Los dominios de saber de estas mujeres eran ni más ni menos que la salud, la vida y la sexualidad, y eran a quienes se acudía en primer lugar y no al sacerdote. La lucha por el poder que es ante todo una lucha por el saber, por el dominio del conocimiento, tiene en la cacería de brujas el mejor de los ejemplos. Esas mujeres y sus conocimientos atentaban contra el poder de la Iglesia sobre el pueblo, y entonces la institución se inventó todo el cuento de la brujería: esas mujeres debían su magia a un pacto con el diablo, como secuaces suyas atentaban contra dios y su representante en la tierra, la Iglesia; debido a esto, eran capaces de volar, montadas en una escoba o sin ella, se reunían los sábados (sabbat) por la noche para celebrar sus aquelarres; llevaban una sexualidad libertina y perversa, pues mantenían relaciones íntimas con toda clase de demonios; también robaban y sacrificaban niños, destruían cosechas y mataban ganados con solo desearlo.
He ahí la operación maniquea que las hizo responsables de todo el mal posible, las herejes por excelencia, como atestigua el Malleus Maleficarum (El martillo de las brujas) publicado en 1486, un manual para jueces y victimarios, que daba santo y seña de las brujas y sus diabólicas costumbres.
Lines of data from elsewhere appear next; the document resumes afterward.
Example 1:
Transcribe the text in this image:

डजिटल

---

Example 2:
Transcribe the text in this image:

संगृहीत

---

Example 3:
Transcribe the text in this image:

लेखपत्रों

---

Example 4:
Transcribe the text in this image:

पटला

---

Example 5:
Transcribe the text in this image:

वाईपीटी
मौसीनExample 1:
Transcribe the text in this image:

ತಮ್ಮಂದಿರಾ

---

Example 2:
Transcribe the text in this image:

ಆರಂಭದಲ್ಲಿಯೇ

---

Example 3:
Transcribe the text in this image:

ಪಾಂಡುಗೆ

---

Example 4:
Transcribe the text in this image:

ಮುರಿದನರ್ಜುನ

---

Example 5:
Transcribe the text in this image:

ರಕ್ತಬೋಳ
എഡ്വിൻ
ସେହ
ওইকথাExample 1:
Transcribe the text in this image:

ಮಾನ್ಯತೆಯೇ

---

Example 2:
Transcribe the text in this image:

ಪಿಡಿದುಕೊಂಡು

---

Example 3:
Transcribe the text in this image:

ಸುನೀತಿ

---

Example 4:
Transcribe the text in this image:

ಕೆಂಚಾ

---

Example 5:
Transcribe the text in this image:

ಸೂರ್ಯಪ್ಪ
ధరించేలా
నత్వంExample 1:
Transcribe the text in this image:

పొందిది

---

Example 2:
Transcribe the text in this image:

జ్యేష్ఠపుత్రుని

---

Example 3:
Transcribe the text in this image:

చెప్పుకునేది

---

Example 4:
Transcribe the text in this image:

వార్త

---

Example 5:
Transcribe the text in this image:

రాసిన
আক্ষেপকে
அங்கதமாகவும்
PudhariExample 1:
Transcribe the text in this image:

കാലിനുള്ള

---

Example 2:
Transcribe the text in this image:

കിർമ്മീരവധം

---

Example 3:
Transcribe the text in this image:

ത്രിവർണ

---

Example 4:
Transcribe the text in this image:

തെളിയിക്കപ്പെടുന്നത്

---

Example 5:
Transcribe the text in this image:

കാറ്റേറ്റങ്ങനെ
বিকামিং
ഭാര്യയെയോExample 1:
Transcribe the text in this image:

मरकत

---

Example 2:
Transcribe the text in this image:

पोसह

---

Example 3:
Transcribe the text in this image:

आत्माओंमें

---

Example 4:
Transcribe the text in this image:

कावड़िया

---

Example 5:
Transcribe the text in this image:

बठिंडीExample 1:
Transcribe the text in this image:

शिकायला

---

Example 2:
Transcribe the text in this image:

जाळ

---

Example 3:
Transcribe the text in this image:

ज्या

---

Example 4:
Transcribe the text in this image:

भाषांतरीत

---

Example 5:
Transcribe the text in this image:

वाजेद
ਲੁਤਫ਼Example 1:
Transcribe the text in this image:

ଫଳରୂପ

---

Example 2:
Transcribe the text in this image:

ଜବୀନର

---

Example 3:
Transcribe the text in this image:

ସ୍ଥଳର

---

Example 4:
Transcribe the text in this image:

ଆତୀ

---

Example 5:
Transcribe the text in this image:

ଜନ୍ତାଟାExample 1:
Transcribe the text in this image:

Sin embargo, este tratado demonológico no era puntual respecto de sus rasgos, de las características propias de las brujas, de modo que todas las mujeres se convirtieron virtualmente en servidoras del mal; tan fue así que el menor gesto bastó para lanzar la acusación sobre miles de mujeres y en muchos casos, la sola acusación bastaba para llevarlas a la hoguera ‒según algunas cifras se cuentan un total de 110,000 mujeres acusadas de brujería y 60,000 ejecutadas por esta causa‒.
La hechicería, curación y adivinación, esos saberes práctico-mágicos que formaban parte de las tradiciones populares y que eran propios de las mujeres, fueron el blanco de ataque de una institución que buscaba legitimarse sobre los mismos dominios de la vida y la sexualidad. La Iglesia construyó la figura de la bruja y en los cuerpos de las condenadas prendió fuego contra el diablo, que fue a la vez el paganismo enemigo y el cuerpo mismo y su erotismo. Hay quien no duda señalar que esta cacería pone de manifiesto una intolerancia extrema hacia las mujeres y sus saberes, tanto como hacia su cuerpo y sexualidad, por cuanto salían de la norma y cuestionaban el dominio de una institución patriarcal.
La bruja, hija por igual de la pagana Diana, diosa indomable de la naturaleza, que de la abjura Lilith, mujer primigenia que abandonó a Adán porque éste no quiso invertir los papeles en la cópula y se avino mejor con los demonios. La bruja, antigua sabia hechicera, fue a parar a la hoguera, más como chivo expiatorio que se ofrece al sacrificio que como agente demoníaco; en ella, en ellas, toda una sociedad, desde sus instituciones hasta el lumpen del vulgo, consumieron en el espectáculo de las llamas sus propios miedos, su odio, su intolerancia, su otro, su envés; pero ese diablo, el enemigo por excelencia, no ejerce su dominio desde el infierno, lo llevamos dentro, no es un ángel caído sino la humana capacidad de hacer el mal.